TEXT SECTION ▸
Bob and I are having one of those years in which it seems we are constantly bombarded with decisions that have to be made. That's not necessarily a bad thing. Some decisions are fun: a meeting we thought we had has been cancelled. Do we go out and see a movie or stay home and play board games? (Probably the latter.) Others just fun to consider: do we throttle that member of the church who's such a know-it-all and who does nothing but judge and whine? (No, it wouldn't be the Christian thing to do. Besides, I've always kind of hoped that if I ever made the headlines, it wouldn't be as a murderous minister and minister's wife.)
All kidding aside, though, we've also been faced with some tough decisions, and all this decision-making has left me feeling a bit decisioned-out. Nonetheless, I'm spending this Memorial Day weekend making some decisions. You see, earlier this year, I made some decisions that I've already begun to regret. And once you begin to regret a decision, it seems it becomes another decision that has to be made. Luckily, I'm not talking about any decisions that can't easily be undone, which is why I'm here today to discuss undoing some of the decisions I've made.
DECISION #1: Changing my blog.
At the beginning of the year, I decided that my blog needed resuscitating. I chose a new design template for it. This was a very wise decision. I still love the "new" look of my blog. It cheers me up every time I visit. I also decided to be more purposeful in my writing, alternating blog posts among my 3 passions: books, music, and food. This was the stupid decision. I'm writing less than ever now, and it seems it's just because I can't be bothered much to write about food and music, while I've become a slave to my plan, thinking "I can't write another post on books. It's been ages and ages since I wrote about food."
RE-DECISION #1: It seems this slave needs to run away (and take all her books with her). I'm leaving the overbearing plan. I'm back to writing mostly about books and whatever else strikes my fancy. We'll see if anymore blog posts about music and food appear.

ACTIVITY A ▸
In the blog post, what three passions did the writer plan to rotate among when writing posts?
The blog post and the rows have nothing to do with each other.

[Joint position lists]
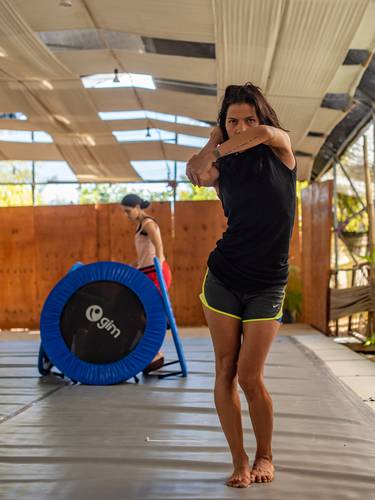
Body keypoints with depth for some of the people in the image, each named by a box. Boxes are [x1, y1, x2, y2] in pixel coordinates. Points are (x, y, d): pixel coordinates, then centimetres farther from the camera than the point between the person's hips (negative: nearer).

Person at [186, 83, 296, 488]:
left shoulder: (280, 149, 0)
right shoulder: (223, 169, 5)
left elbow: (265, 132, -23)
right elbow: (194, 174, -17)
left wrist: (218, 152, -11)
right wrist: (216, 139, -3)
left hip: (268, 285, -2)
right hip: (223, 279, 3)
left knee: (249, 378, -4)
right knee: (225, 372, 2)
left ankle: (265, 457, 19)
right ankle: (239, 460, 16)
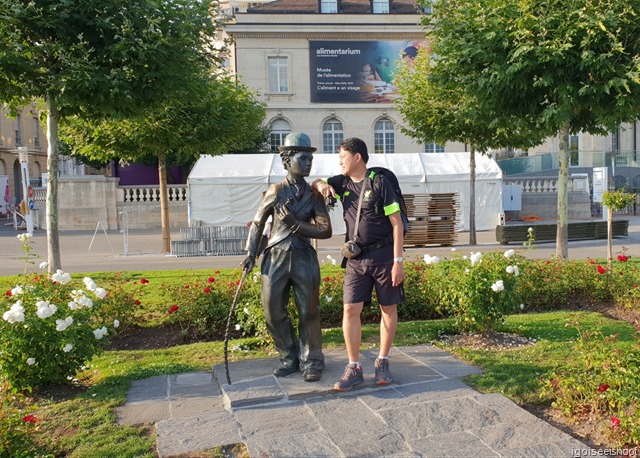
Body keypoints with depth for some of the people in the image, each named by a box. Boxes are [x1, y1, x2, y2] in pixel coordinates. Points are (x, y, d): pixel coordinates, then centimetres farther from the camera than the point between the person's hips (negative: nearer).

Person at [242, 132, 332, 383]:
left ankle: (311, 362, 19)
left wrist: (296, 224, -13)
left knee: (309, 312, 3)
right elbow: (257, 223, 8)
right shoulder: (276, 191, 2)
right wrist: (250, 254, 0)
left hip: (304, 258, 0)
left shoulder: (314, 194, 4)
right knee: (273, 312, 4)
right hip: (276, 258, 0)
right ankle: (290, 358, 23)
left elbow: (326, 230, -3)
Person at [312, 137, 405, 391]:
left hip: (384, 256, -4)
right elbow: (315, 183, 24)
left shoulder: (379, 183, -8)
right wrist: (321, 185, -1)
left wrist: (398, 261, -14)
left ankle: (382, 363, 21)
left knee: (388, 309, 6)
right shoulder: (343, 182, 8)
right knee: (350, 310, -4)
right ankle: (354, 368, 3)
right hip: (356, 258, 4)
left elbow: (397, 223, -10)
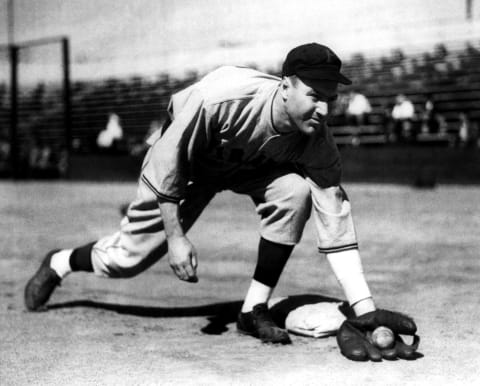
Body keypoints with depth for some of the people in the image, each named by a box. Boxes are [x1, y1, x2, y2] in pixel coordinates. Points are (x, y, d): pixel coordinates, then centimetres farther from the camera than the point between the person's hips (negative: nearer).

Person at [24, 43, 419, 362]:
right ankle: (59, 263, 36)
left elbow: (335, 221, -30)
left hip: (251, 167, 3)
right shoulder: (220, 97, -41)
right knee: (128, 257, 0)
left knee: (295, 191, -28)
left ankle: (255, 310, -12)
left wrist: (366, 308, -37)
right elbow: (169, 157, -27)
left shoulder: (315, 136, -29)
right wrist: (175, 236, -26)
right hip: (184, 158, -2)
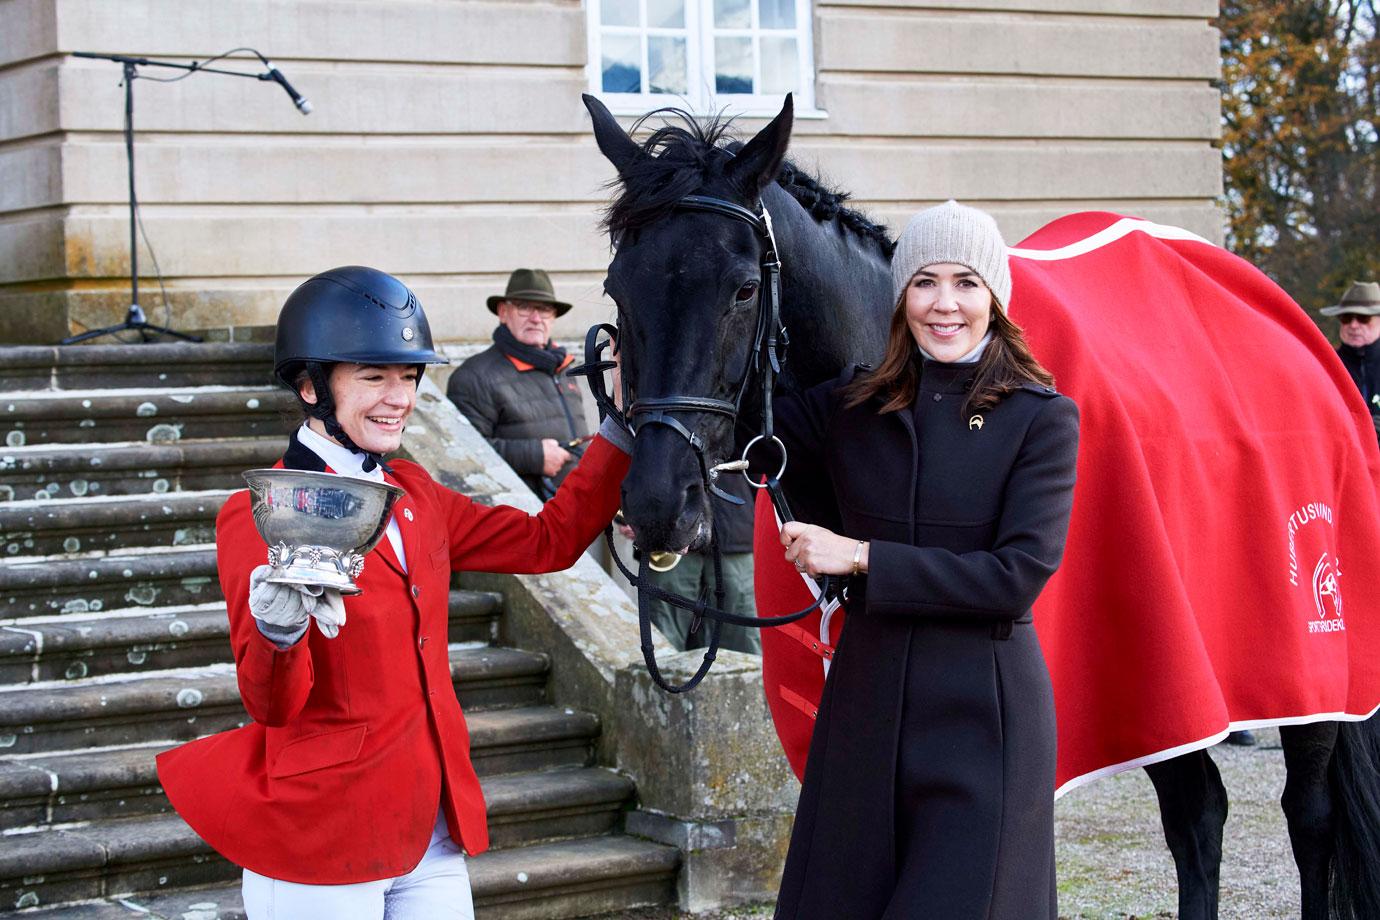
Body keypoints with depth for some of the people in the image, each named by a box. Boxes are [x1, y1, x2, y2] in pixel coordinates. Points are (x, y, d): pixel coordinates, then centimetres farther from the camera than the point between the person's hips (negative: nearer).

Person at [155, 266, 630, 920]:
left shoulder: (413, 494, 9)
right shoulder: (260, 515, -11)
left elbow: (548, 541, 14)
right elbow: (272, 704, -17)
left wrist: (622, 426, 8)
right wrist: (280, 632, -38)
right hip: (321, 838, -6)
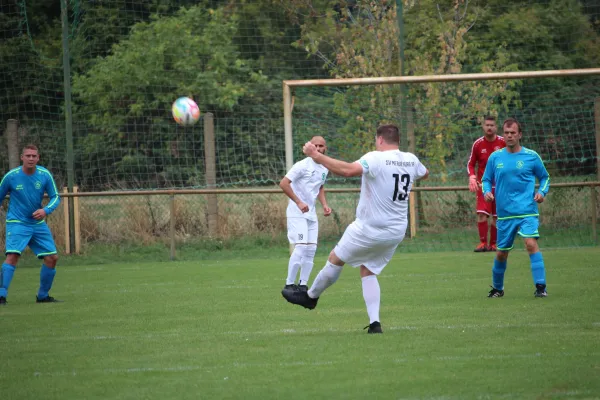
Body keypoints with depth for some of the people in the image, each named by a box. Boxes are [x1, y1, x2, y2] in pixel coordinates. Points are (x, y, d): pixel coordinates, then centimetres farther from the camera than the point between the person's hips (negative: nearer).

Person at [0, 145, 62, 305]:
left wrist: (46, 210, -18)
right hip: (17, 223, -4)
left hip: (38, 223, 4)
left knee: (52, 258, 2)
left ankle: (43, 295, 20)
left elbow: (55, 197, 2)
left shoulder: (45, 175, -4)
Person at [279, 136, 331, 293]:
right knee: (301, 247, -16)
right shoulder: (303, 165, -14)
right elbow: (283, 183, -19)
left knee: (311, 250, 4)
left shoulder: (324, 169, 10)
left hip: (311, 214, 8)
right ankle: (289, 284, -9)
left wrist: (324, 204, 11)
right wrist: (298, 202, -23)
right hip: (297, 213, -8)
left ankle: (303, 284, 12)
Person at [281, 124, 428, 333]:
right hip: (397, 232, 7)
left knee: (335, 259, 14)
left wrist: (317, 156, -30)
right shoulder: (411, 160, 4)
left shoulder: (376, 158, -18)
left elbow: (349, 170, -34)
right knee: (368, 271, 18)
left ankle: (311, 296, 31)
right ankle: (374, 322, 5)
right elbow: (424, 173, 28)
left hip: (370, 228, -7)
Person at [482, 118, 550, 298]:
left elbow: (544, 177, 13)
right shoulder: (495, 158, 6)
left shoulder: (531, 156, 1)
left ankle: (540, 287, -21)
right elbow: (486, 180, 15)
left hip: (527, 211, -3)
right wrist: (486, 192, -6)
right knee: (501, 253, 10)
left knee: (531, 243, -23)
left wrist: (542, 192, -6)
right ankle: (497, 288, 32)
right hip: (504, 213, 3)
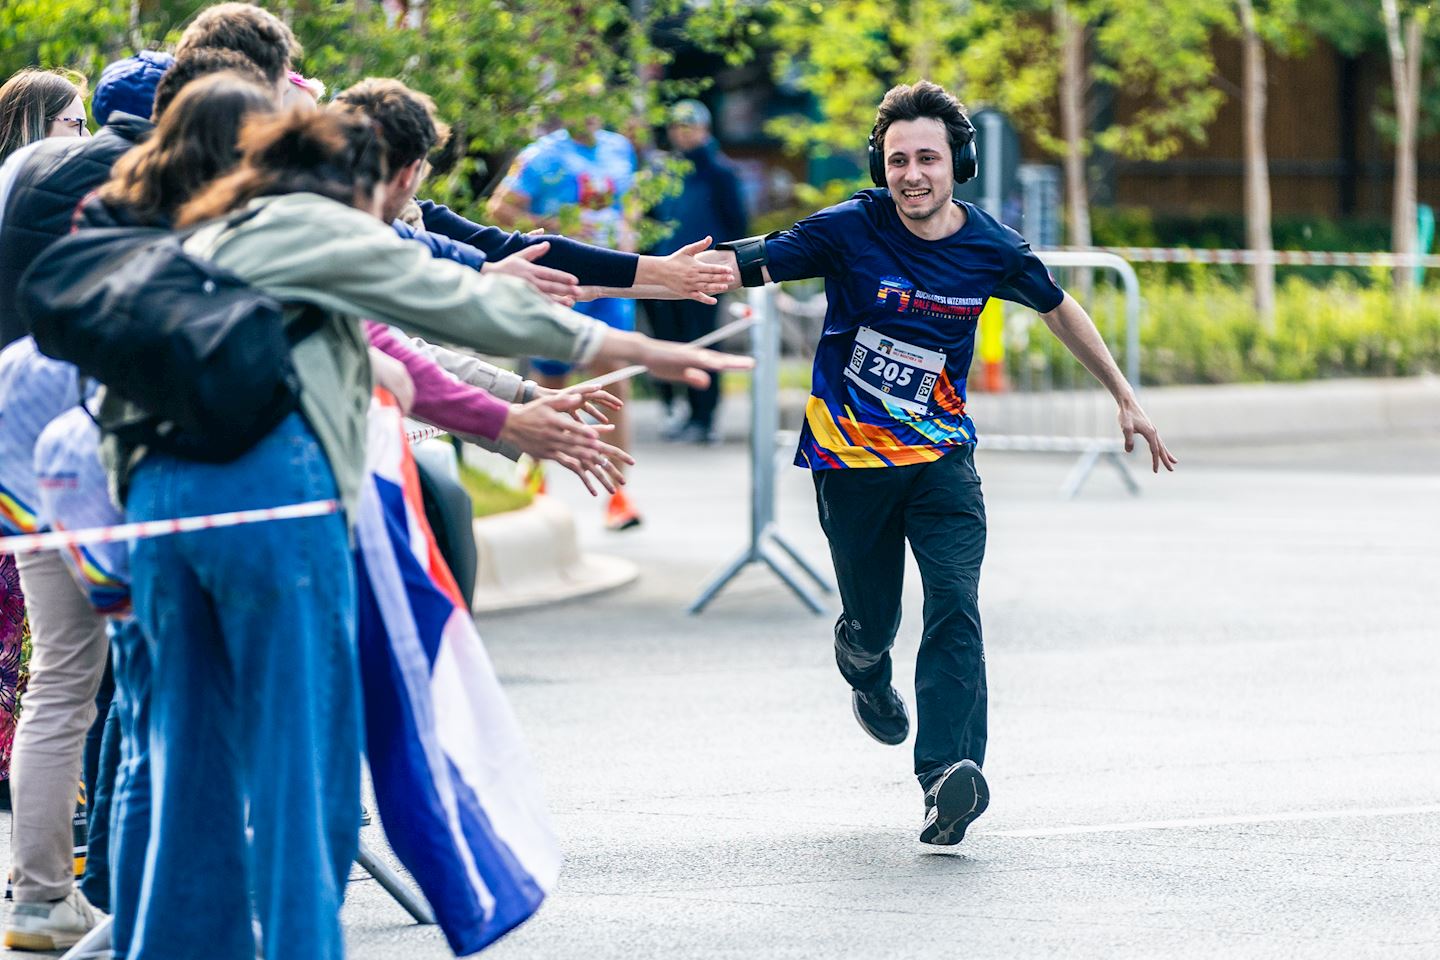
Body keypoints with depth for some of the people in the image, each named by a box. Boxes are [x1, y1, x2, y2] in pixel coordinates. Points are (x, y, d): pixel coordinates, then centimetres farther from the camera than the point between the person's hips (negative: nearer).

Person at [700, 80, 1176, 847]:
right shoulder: (850, 231, -12)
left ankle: (948, 773, -27)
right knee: (872, 622, 7)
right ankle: (865, 672, 46)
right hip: (849, 456, -1)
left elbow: (1059, 309, 15)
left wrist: (1124, 399, 21)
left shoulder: (991, 249, -4)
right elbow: (741, 266, -15)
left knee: (955, 604, -19)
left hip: (940, 453, 1)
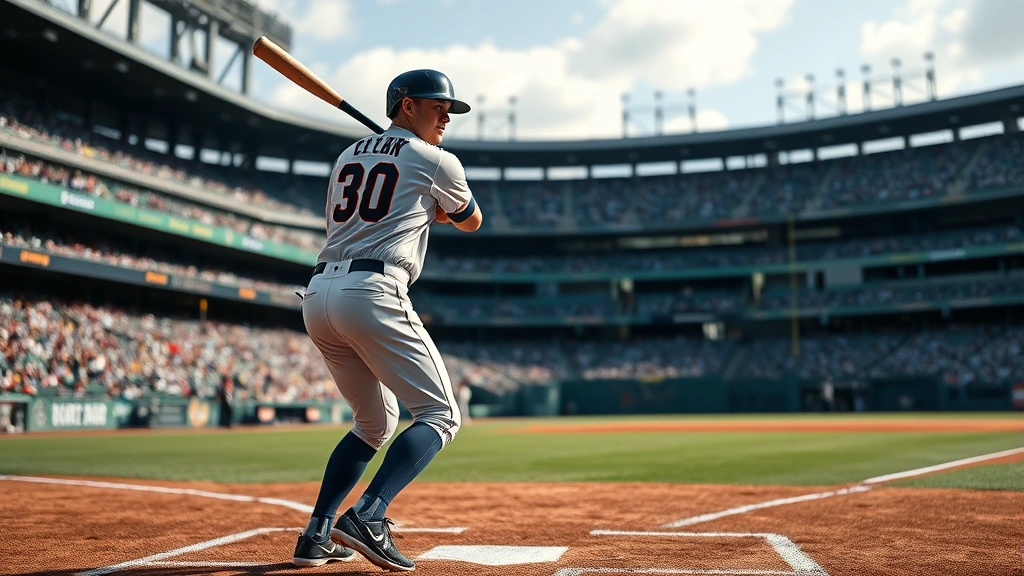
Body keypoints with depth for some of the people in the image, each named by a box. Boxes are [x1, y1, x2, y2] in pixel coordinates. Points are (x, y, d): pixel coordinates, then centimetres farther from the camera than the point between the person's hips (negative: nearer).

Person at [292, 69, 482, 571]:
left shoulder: (347, 157, 25)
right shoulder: (437, 161, 7)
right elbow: (470, 221, 24)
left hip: (318, 294, 7)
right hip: (373, 293, -7)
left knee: (375, 422, 21)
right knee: (440, 415, 0)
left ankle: (316, 534, 13)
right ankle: (367, 517, -19)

ACTIVITY B ▸
Please reproduce the part of the joint position rows that opens with the line containing "right elbow: (169, 157, -27)" and closes with the line containing "right hip: (504, 213, 3)", both lines included. Add -35 to every number in the keypoint values (x, y and depth), keep all other lines unchanged, and leave out the pictures.

TASK SOLUTION A ▸
Books, music, and food.

TASK SOLUTION B ▸
right elbow: (134, 122, -62)
left shoulder: (280, 101, -64)
right wrist: (140, 201, -61)
right hip: (149, 123, -37)
Body keypoints with depth for some of the people in the image, each named by a box. Boxes are [x1, y1, x2, y2] in pixel coordinates. Points are (x, y, d): pixel coordinates, then centimetres farther from the camera than the point between the person's hips (negative: nearer).

Person at [155, 266, 630, 920]:
left shoulder: (378, 459, -26)
right shoulder: (225, 480, -46)
left elbow: (513, 506, -21)
right elbow: (237, 669, -52)
left wrist: (587, 391, -27)
right wrist: (245, 597, -73)
right hip: (286, 803, -41)
Body keypoints with depth for some of the people in the image, each named by a box. Boxes are [x1, y1, x2, y2] in pixel coordinates. Points are (x, y, d): pixel coordinates, then centimetres farther from the camera than the point between the person's hips (negative: nearer).

Person at [0, 145, 62, 305]:
left wrist: (11, 175, -53)
right hip: (-18, 188, -39)
left hip: (3, 188, -31)
left knee: (17, 223, -33)
left ankle: (8, 260, -15)
left elbow: (20, 162, -33)
left shoulder: (10, 140, -39)
Person at [279, 136, 331, 293]:
right knee: (266, 212, -51)
right shoulder: (268, 130, -49)
right elbow: (248, 148, -54)
left knee: (276, 215, -31)
left shoulder: (289, 134, -25)
left hip: (276, 179, -27)
right ankle: (254, 249, -44)
left wrist: (289, 169, -24)
right wrist: (263, 167, -58)
right hip: (262, 178, -43)
left ankle: (268, 249, -23)
Person at [281, 124, 428, 333]:
right hip: (362, 197, -28)
left knee: (300, 224, -21)
left wrist: (282, 121, -65)
right shoulder: (376, 125, -31)
left shoulder: (341, 123, -53)
left elbow: (314, 135, -69)
right knee: (333, 236, -17)
left ankle: (276, 261, -4)
right ankle: (339, 287, -30)
right elbow: (389, 138, -7)
left hip: (335, 193, -42)
Person at [482, 118, 550, 298]:
left elbow: (509, 142, -22)
right shoulder: (460, 123, -29)
left shoulder: (496, 121, -34)
left ankle: (505, 252, -56)
right elbow: (451, 145, -20)
left hip: (492, 176, -38)
right wrist: (451, 157, -41)
right knee: (466, 218, -25)
left knee: (496, 208, -58)
left wrist: (507, 157, -41)
right ankle: (462, 253, -3)
right hip: (469, 178, -32)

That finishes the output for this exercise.